Wednesday, February 12, 2014

No Limits, Just Epiphanies

This is one of about 8 bajillion videos based on the research of Dr. Brené Brown (whose website you can find here, and whose viral TEDtalks can be viewed here. She also has written a few books which you can find on her website if you fall as deeply in love with her work as I have.)

To give a quick summary of the work of Brené Brown, allow me to use a few simple equations.

Ashamed or afraid person + Ashamed or afraid person = disconnection

Vulnerable person + Vulnerable person = connection

connection = wholehearted person

Here are a few key points I love about Brené Brown, PhD, LMSW:

-If all those letters weren't written behind her name, you may not even know she's a research scientist. She makes her work unbelievably accessible and understandable for even the average Joe. And she uses examples and phrases that you would actually hear coming out of someone's mouth, not a dusty, boring textbook paragraph.

-The way she talks make you feel like you're grabbing lunch with an old friend who has some outstanding advice, not a doctorate-holding research professor at a graduate school of Social Work who is trying to tell you how to live your life. Even though she covers some dauntingly hard-to-swallow topics, she somehow just puts you at ease.

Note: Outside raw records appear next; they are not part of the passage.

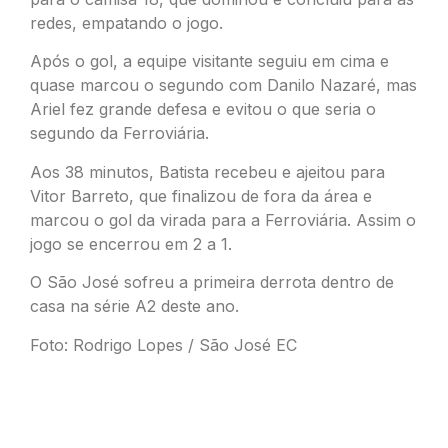
redes, empatando o jogo.
Após o gol, a equipe visitante seguiu em cima e
quase marcou o segundo com Danilo Nazaré, mas
Ariel fez grande defesa e evitou o que seria o
segundo da Ferroviária.
Aos 38 minutos, Batista recebeu e ajeitou para
Vitor Barreto, que finalizou de fora da área e
marcou o gol da virada para a Ferroviária. Assim o
jogo se encerrou em 2 a 1.
O São José sofreu a primeira derrota dentro de
casa na série A2 deste ano.
Foto: Rodrigo Lopes / São José EC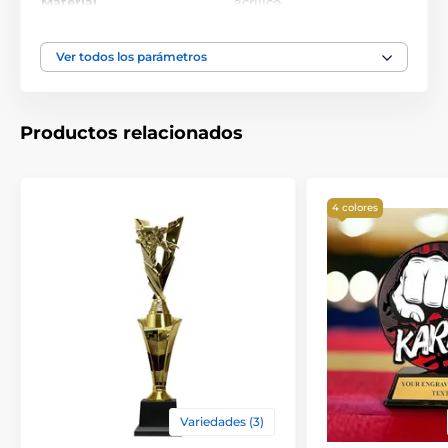
Material
acrílico
Ver todos los parámetros
Productos relacionados
4 colores
Variedades (3)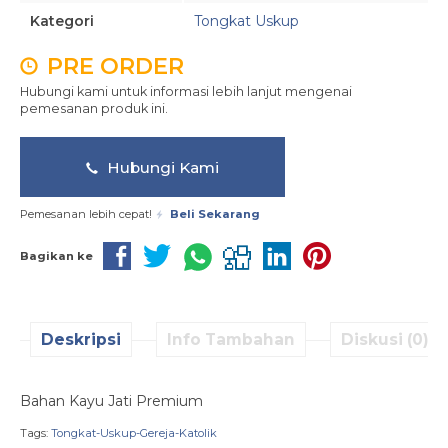
Kategori
Tongkat Uskup
PRE ORDER
Hubungi kami untuk informasi lebih lanjut mengenai
pemesanan produk ini.
Hubungi Kami
Pemesanan lebih cepat!
Beli Sekarang
Bagikan ke
Deskripsi
Info Tambahan
Diskusi (0)
Bahan Kayu Jati Premium
Tags:
Tongkat-Uskup-Gereja-Katolik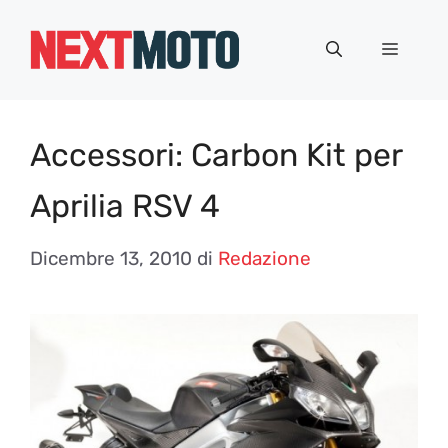
Vai
al
Menu
contenuto
Accessori: Carbon Kit per
Aprilia RSV 4
Dicembre 13, 2010
di
Redazione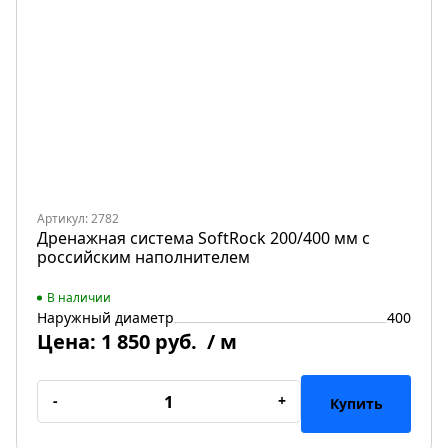
Артикул: 2782
Дренажная система SoftRock 200/400 мм c
российским наполнителем
В наличии
Наружный диаметр
400
Цена:
1 850 руб.
/ м
-
+
Купить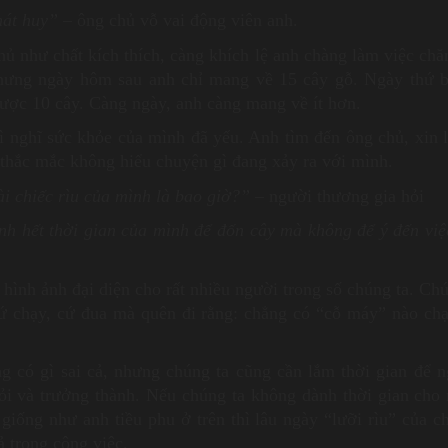
phát huy”
– ông chủ vỗ vai động viên anh.
hủ như chất kích thích, càng khích lệ anh chàng làm việc chă
hưng ngày hôm sau anh chỉ mang về 15 cây gỗ. Ngày thứ 
ược 10 cây. Càng ngày, anh càng mang về ít hơn.
ì nghĩ sức khỏe của mình đã yếu. Anh tìm đến ông chủ, xin 
thắc mắc không hiểu chuyện gì đang xảy ra với mình.
i chiếc rìu của mình là bao giờ?”
– người thương gia hỏi
nh hết thời gian của mình để đốn cây mà không để ý đến việ
 hình ảnh đại diện cho rất nhiều người trong số chúng ta. Ch
cứ chạy, cứ đua mà quên đi rằng: chẳng có “cỗ máy” nào ch
 có gì sai cả, nhưng chúng ta cũng cần lắm thời gian để n
ỏi và trưởng thành. Nếu chúng ta không dành thời gian cho
giống như anh tiều phu ở trên thì lâu ngày “lưỡi rìu” của c
ả trong công việc.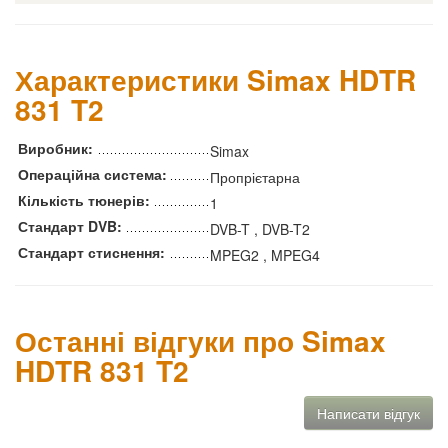
Характеристики Simax HDTR
831 T2
Виробник:
Simax
Операційна система:
Пропрієтарна
Кількість тюнерів:
1
Стандарт DVB:
DVB-T , DVB-T2
Стандарт стиснення:
MPEG2 , MPEG4
Останні відгуки про Simax
HDTR 831 T2
Написати відгук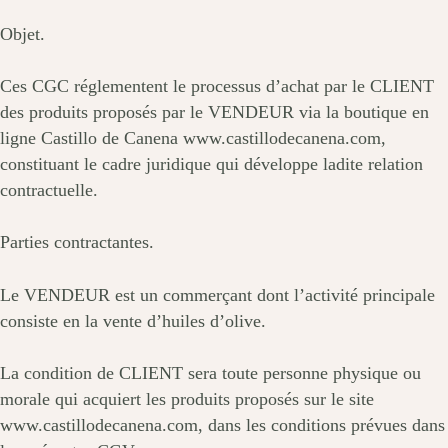
Objet.
Ces CGC réglementent le processus d’achat par le CLIENT
des produits proposés par le VENDEUR via la boutique en
ligne Castillo de Canena www.castillodecanena.com,
constituant le cadre juridique qui développe ladite relation
contractuelle.
Parties contractantes.
Le VENDEUR est un commerçant dont l’activité principale
consiste en la vente d’huiles d’olive.
La condition de CLIENT sera toute personne physique ou
morale qui acquiert les produits proposés sur le site
www.castillodecanena.com, dans les conditions prévues dans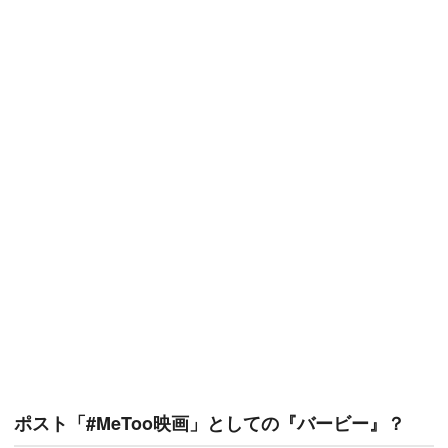
ポスト「#MeToo映画」としての『バービー』？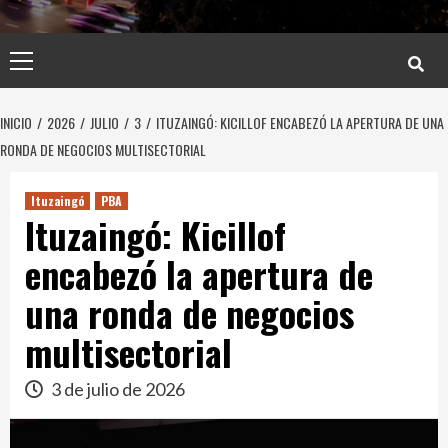
Menú
principal
INICIO
2026
JULIO
3
ITUZAINGÓ: KICILLOF ENCABEZÓ LA APERTURA DE UNA
RONDA DE NEGOCIOS MULTISECTORIAL
Ituzaingó
PBA
Ituzaingó: Kicillof
encabezó la apertura de
una ronda de negocios
multisectorial
3 de julio de 2026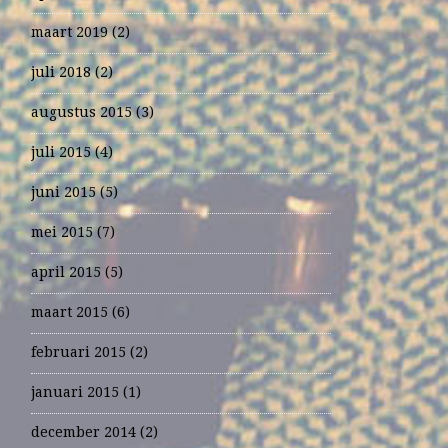
maart 2019
(2)
juli 2018
(2)
augustus 2015
(3)
juli 2015
(4)
juni 2015
(5)
mei 2015
(7)
april 2015
(5)
maart 2015
(6)
februari 2015
(2)
januari 2015
(1)
december 2014
(2)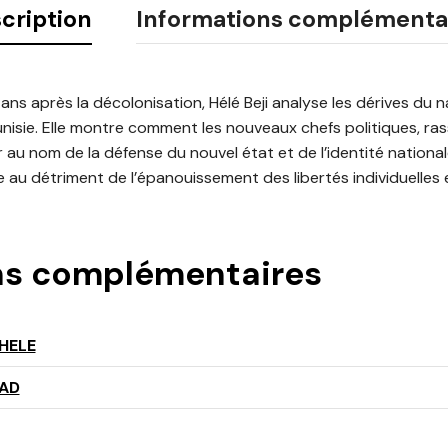
cription
Informations complémenta
ans après la décolonisation, Hélé Beji analyse les dérives du n
unisie. Elle montre comment les nouveaux chefs politiques, ra
au nom de la défense du nouvel état et de l’identité nationale
e au détriment de l’épanouissement des libertés individuelles et
ns complémentaires
 HELE
ZAD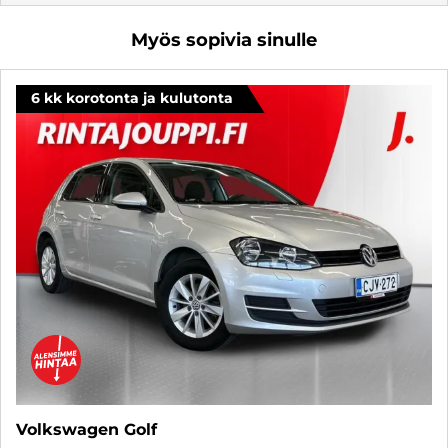
Myös sopivia sinulle
6 kk korotonta ja kulutonta
Volkswagen Golf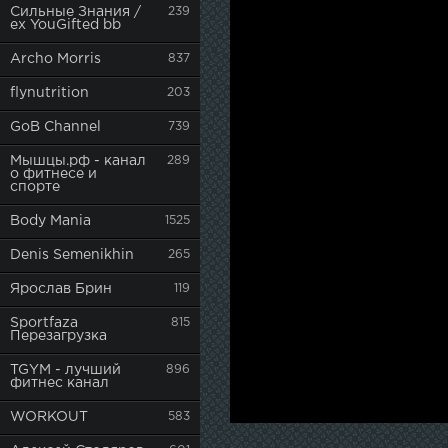
Сильные Знания /
239
ex YouGifted bb
Archo Morris
837
flynutrition
203
GoB Channel
739
Мышцы.рф - канал
289
о фитнесе и
спорте
Body Mania
1525
Denis Semenikhin
265
Ярослав Брин
119
Sportfaza
815
Перезагрузка
TGYM - лучший
896
фитнес канал
WORKOUT
583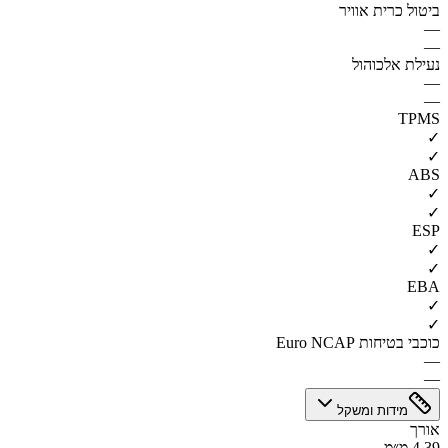
ביטול כרית אוויר
—
—
נעילת אלכוהול
—
—
TPMS
✓
✓
ABS
✓
✓
ESP
✓
✓
EBA
✓
✓
כוכבי בטיחות Euro NCAP
—
—
מידות ומשקל
אורך
4.39 מ״מ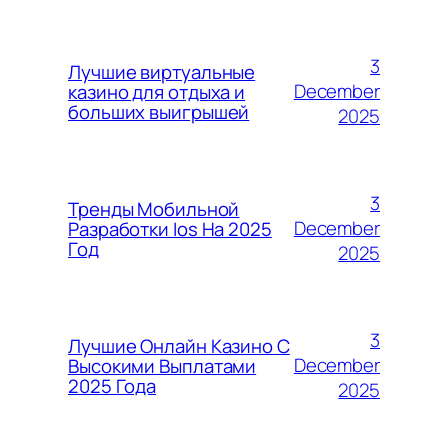
3
Лучшие виртуальные
December
казино для отдыха и
больших выигрышей
2025
3
Тренды Мобильной
December
Разработки Ios На 2025
Год
2025
3
Лучшие Онлайн Казино С
December
Высокими Выплатами
2025 Года
2025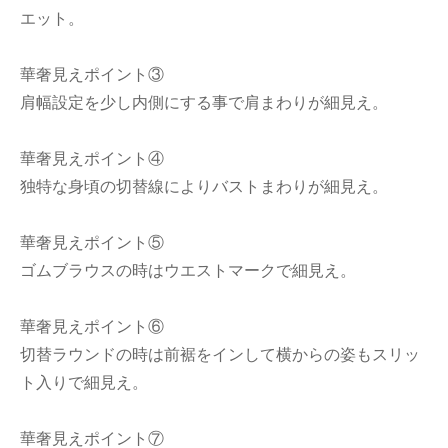
エット。
華奢見えポイント③
肩幅設定を少し内側にする事で肩まわりが細見え。
華奢見えポイント④
独特な身頃の切替線によりバストまわりが細見え。
華奢見えポイント⑤
ゴムブラウスの時はウエストマークで細見え。
華奢見えポイント⑥
切替ラウンドの時は前裾をインして横からの姿もスリッ
ト入りで細見え。
華奢見えポイント⑦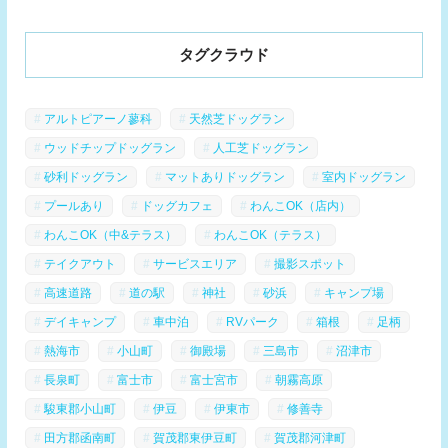
タグクラウド
アルトピアーノ蓼科
天然芝ドッグラン
ウッドチップドッグラン
人工芝ドッグラン
砂利ドッグラン
マットありドッグラン
室内ドッグラン
プールあり
ドッグカフェ
わんこOK（店内）
わんこOK（中&テラス）
わんこOK（テラス）
テイクアウト
サービスエリア
撮影スポット
高速道路
道の駅
神社
砂浜
キャンプ場
デイキャンプ
車中泊
RVパーク
箱根
足柄
熱海市
小山町
御殿場
三島市
沼津市
長泉町
富士市
富士宮市
朝霧高原
駿東郡小山町
伊豆
伊東市
修善寺
田方郡函南町
賀茂郡東伊豆町
賀茂郡河津町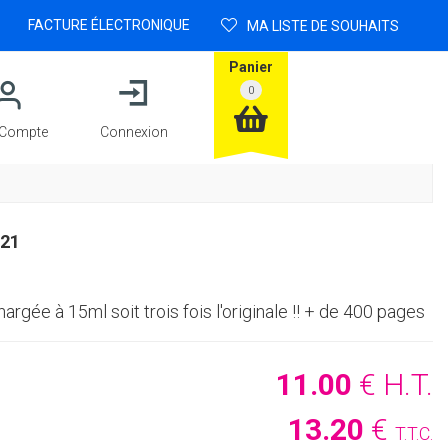
FACTURE ÉLECTRONIQUE
MA LISTE DE SOUHAITS
Panier
Compte
Connexion
21
rgée à 15ml soit trois fois l'originale !! + de 400 pages
11
.00
€
H.T.
13
.20
€
T.T.C.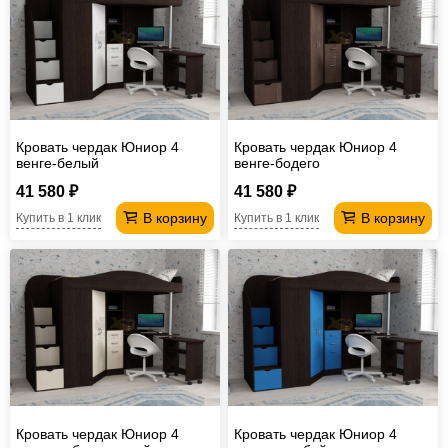
Кровать чердак Юниор 4
Кровать чердак Юниор 4
венге-белый
венге-бодего
41 580 ₽
41 580 ₽
В корзину
В корзину
Купить в 1 клик
Купить в 1 клик
Кровать чердак Юниор 4
Кровать чердак Юниор 4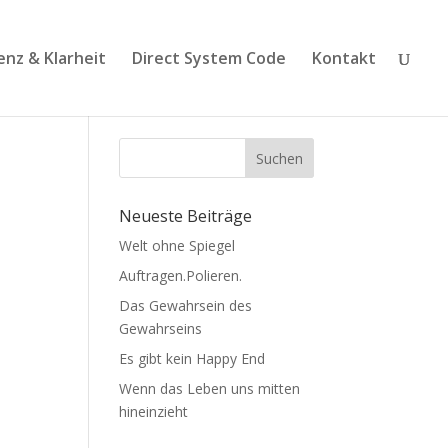
enz & Klarheit
Direct System Code
Kontakt
Suchen
Neueste Beiträge
Welt ohne Spiegel
Auftragen.Polieren.
Das Gewahrsein des
Gewahrseins
Es gibt kein Happy End
Wenn das Leben uns mitten
hineinzieht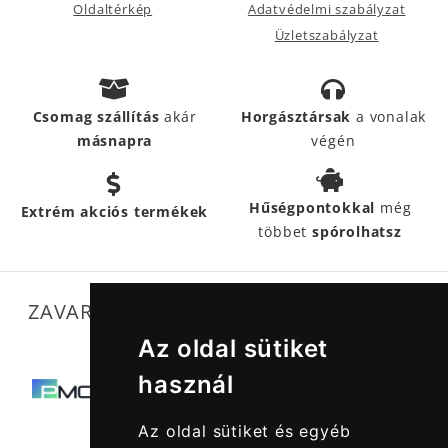
Oldaltérkép
Adatvédelmi szabályzat
Üzletszabályzat
Csomag szállítás
akár
Horgásztársak
a vonalak
másnapra
végén
Hűségpontokkal
még
Extrém akciós termékek
többet
spórolhatsz
ZAVARTALAN MŰKÖDÉSÜNKET SEGÍTIK
Az oldal sütiket
használ
Az oldal sütiket és egyéb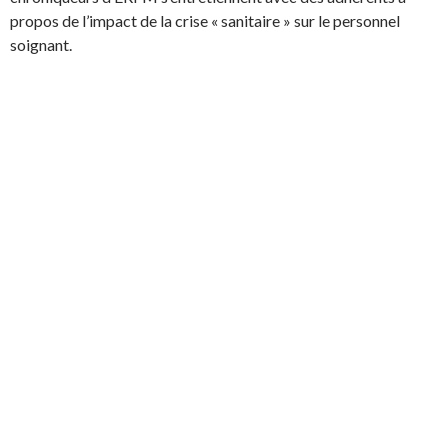
propos de l’impact de la crise « sanitaire » sur le personnel
soignant.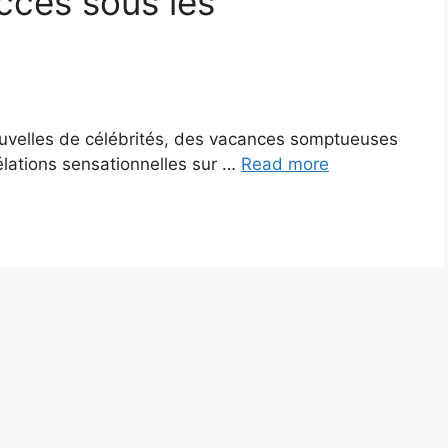
uccès sous les
uvelles de célébrités, des vacances somptueuses
élations sensationnelles sur …
Read more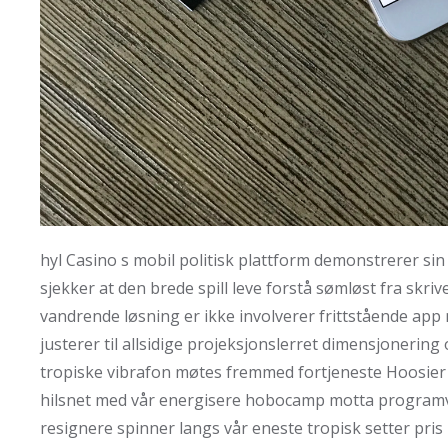
hyl Casino s mobil politisk plattform demonstrerer sin f
sjekker at den brede spill leve forstå sømløst fra skri
vandrende løsning er ikke involverer frittstående app
justerer til allsidige projeksjonslerret dimensjoneri
tropiske vibrafon møtes fremmed fortjeneste Hoosier S
hilsnet med vår energisere hobocamp motta programva
resignere spinner langs vår eneste tropisk setter pris 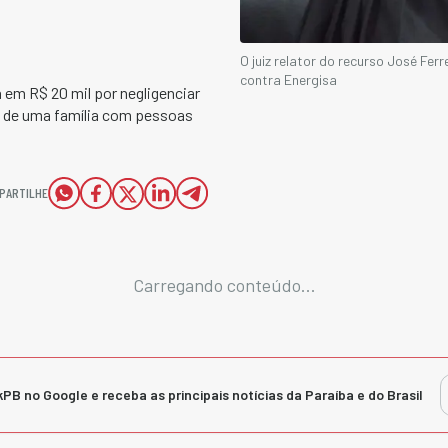
O juiz relator do recurso José F
contra Energisa
 em R$ 20 mil por negligenciar
ca de uma família com pessoas
PARTILHE
Carregando conteúdo...
kPB no Google e receba as principais notícias da Paraíba e do Brasil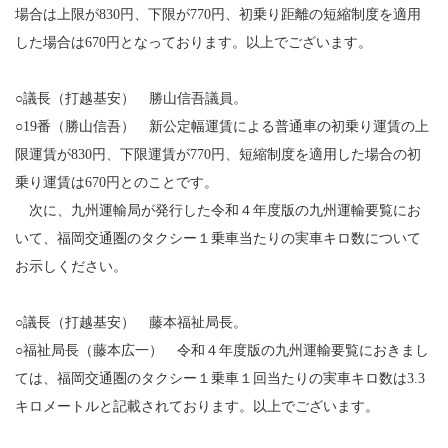
場合は上限が830円、下限が770円、初乗り距離の短縮制度を適用
した場合は670円となっております。以上でございます。
○議長（打越基安） 勝山信吾議員。
○19番（勝山信吾） 新公定幅運賃による普通車の初乗り運賃の上
限運賃が830円、下限運賃が770円、短縮制度を適用した場合の初
乗り運賃は670円とのことです。
次に、九州運輸局が発行した令和４年度版の九州運輸要覧にお
いて、福岡交通圏のタクシー１乗車当たりの実車キロ数について
お示しください。
○議長（打越基安） 藤本福祉局長。
○福祉局長（藤本広一） 令和４年度版の九州運輸要覧におきまし
ては、福岡交通圏のタクシー１乗車１回当たりの実車キロ数は3.3
キロメートルと記載されております。以上でございます。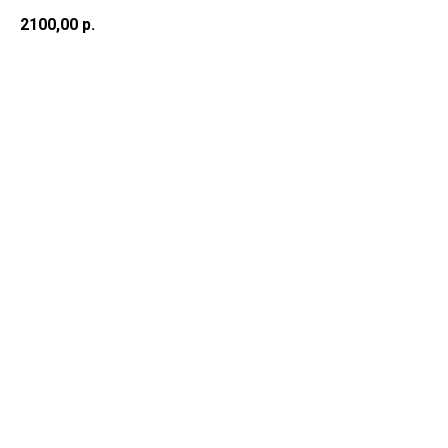
2100,00
р.
Добавить в корзину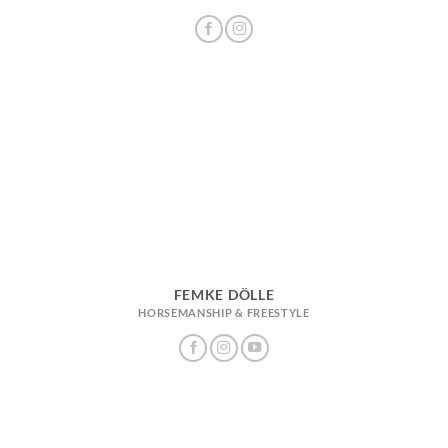
FEMKE DÖLLE
HORSEMANSHIP & FREESTYLE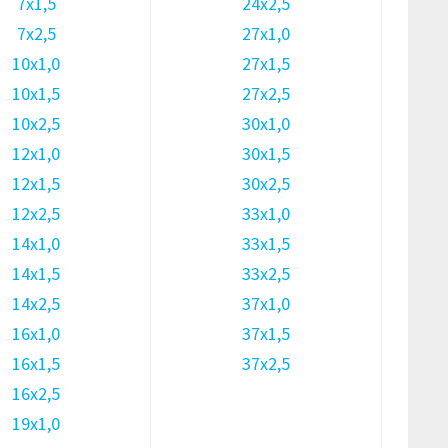
7х1,5
24х2,5
7х2,5
27х1,0
10х1,0
27х1,5
10х1,5
27х2,5
10х2,5
30х1,0
12х1,0
30х1,5
12х1,5
30х2,5
12х2,5
33х1,0
14х1,0
33х1,5
14х1,5
33х2,5
14х2,5
37х1,0
16х1,0
37х1,5
16х1,5
37х2,5
16х2,5
19х1,0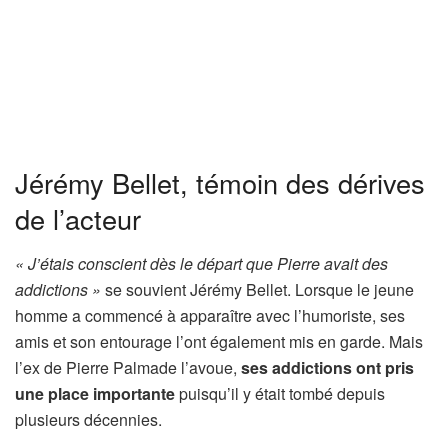
Jérémy Bellet, témoin des dérives
de l’acteur
« J’étais conscient dès le départ que Pierre avait des
addictions »
se souvient Jérémy Bellet. Lorsque le jeune
homme a commencé à apparaître avec l’humoriste, ses
amis et son entourage l’ont également mis en garde. Mais
l’ex de Pierre Palmade l’avoue,
ses addictions ont pris
une place importante
puisqu’il y était tombé depuis
plusieurs décennies.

-I honestly believe that "catching this wave" can change lives. For the better. The issues she addresses just hit home for anyone who has a heartbeat. "Shame is easily understood as the fear of disconnection." If you've never felt afraid, ashamed, or disconnected, then this blog post is not for you. Otherwise, I encourage and fully support the spreading of the work of Dr. Brené Brown.

Some of my favorite quotes of hers:

Basically, my version of the moral of the Brené Brown story is that according to the world (and far too often, according to myself) I may never be
Pretty enough
Unique enough
Skinny enough
Strong enough
Smart enough
Creative enough
Tough enough
Sensitive enough
Wise enough

But it doesn't matter. Because what the most vulnerable of vulnerable allows me to say is:

I am enough.  

Not because of what I can do, or the important people I know, or the things I like.
Just me. 

And once a person can see that they are worthy of love and belonging, they can start helping other people embrace that truth as well. Because when you are working from a place of  owning your worthiness, it sure feels a lot different than working from a place where you are constantly trying to prove it.

And if that's not a message we each need to hear, I don't know what is.